Jame Hirshfield is a quiet poet, it seems, a writer of diffuse focus but deep feeling who manages to report from the far ether of her perception. Her poems are a painfully sincere testimony to her difficulties in reconciling the inexplicability of experience and a poetic correlation. There is the continued feeling of things left out, of items set far from one another , in separate piles, but arranged in an arcane relation that suggest someone arranging a set, a doll house, with items that are to relive scenarios once all the markings are in place. Her poems make me think of of years of unfinished perception and mullings over the gathered experience of so many years alive, moments sad , tragic, hilarious by turn, all lacking a finalizing punchline. What makes her poetry a wonder the small scale yet heroic effort to reduce the clutter from her lines and bare instead the image and the naked association that goes with it; it is the effect of over hearing someone talking to themselves. You can only imagine what the rest of the story might be.
Her poem Invitation is from someone who has traveled too much, or at least excepted too many invitations to various events. Hirshfied gives us the half thoughts of someone telling their tale between stations of awareness--the mind is half asleep, on the edge of blacking out, while the other is barely focused at all. Large gaps between the vectoring comings and goings leave much for the reader to fill in, and one senses as well that Hirshfield is attempting in someway to fill those holes herself. The poem reads more like an outline rather than a conventional narrative; this seems like a map of where she has been ; with the dates, faces, names, and causes blurring into an impressionist squint, the speaker attempts to find a center of being, a sense of gravity where the body feels it has weight rather than being spectral, ghost like, a presence hardly accounted for that in turn cannot engage the special occasions she's been invited to attend.
Before you have said yes or no,
slip into its coat sleeves,
and on your feet,
the only shoes bearable
for many days' travel.
Unseen, the two small fawns
grazing in sun outside the window,
their freckled haunches
and hooves' black teaspoons.
Abandoned, the ripening zucchini inside the fence.
Krakow, Galway, Beijing—
how is a city folded so lightly
inside a half-ounce envelope and some ink?
That small museum outside Philadephia,
is it still open,
and if so, is there a later train?
The moment averts its eyes to this impoliteness.
It waits for its guest
to return to her bathrobe and slippers,
her cup of good coffee, her manners.
The morning paper,
rustling in hand,
gives off a present fragrance, however slight.

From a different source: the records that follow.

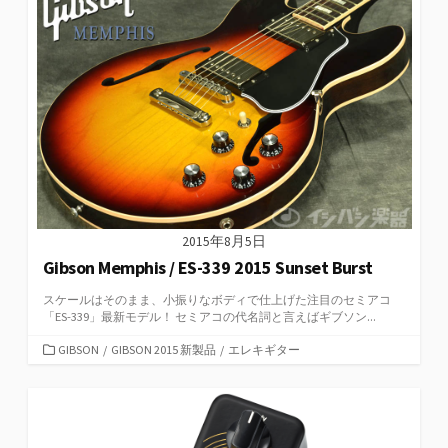
ー
2015年8月5日
Gibson Memphis / ES-339 2015 Sunset Burst
スケールはそのまま、小振りなボディで仕上げた注目のセミアコ
「ES-339」最新モデル！ セミアコの代名詞と言えばギブソン...
カ
GIBSON
/
GIBSON 2015 新製品
/
エレキギター
テ
ゴ
リ
ー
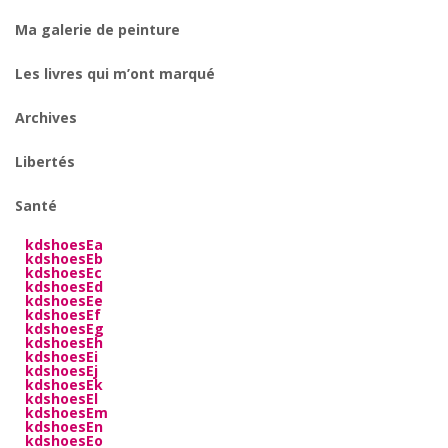
Ma galerie de peinture
Les livres qui m’ont marqué
Archives
Libertés
Santé
kdshoesEa
kdshoesEb
kdshoesEc
kdshoesEd
kdshoesEe
kdshoesEf
kdshoesEg
kdshoesEh
kdshoesEi
kdshoesEj
kdshoesEk
kdshoesEl
kdshoesEm
kdshoesEn
kdshoesEo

But invitation's perfume?—
Quick as a kidnap,
faithless as adultery,
fatal as hope.
Lovely, really, this small mystery of perception. This is someone finding their experience collapsed upon itself under the weight of sameness--sleepwalking is the apt metaphor here, as the receiver of the invitation finds herself putting on a familiar coat and comfortable shoes she associates for long periods on foot. Even the home, with which she ought to be intimate with and sad to leave yet again becomes instead, just another item that comes and goes . With eyes open and senses in tact, everything is at the edge of recognition, teetering between acute awareness and conditioned amnesia. Like her map of places to go and the roads to take in order to arrive on time, the world is small and lacking in wonder. This is a mind forcing itself to address what it is it has recently dealt with, an attempt to chip away at the dullness of mind that overcomes even the most alert and sensitive soul. This is a poem about whirling through the hard, detailed vagaries of things and realizing that one isn't broadened for the relentless exposure, but depleted.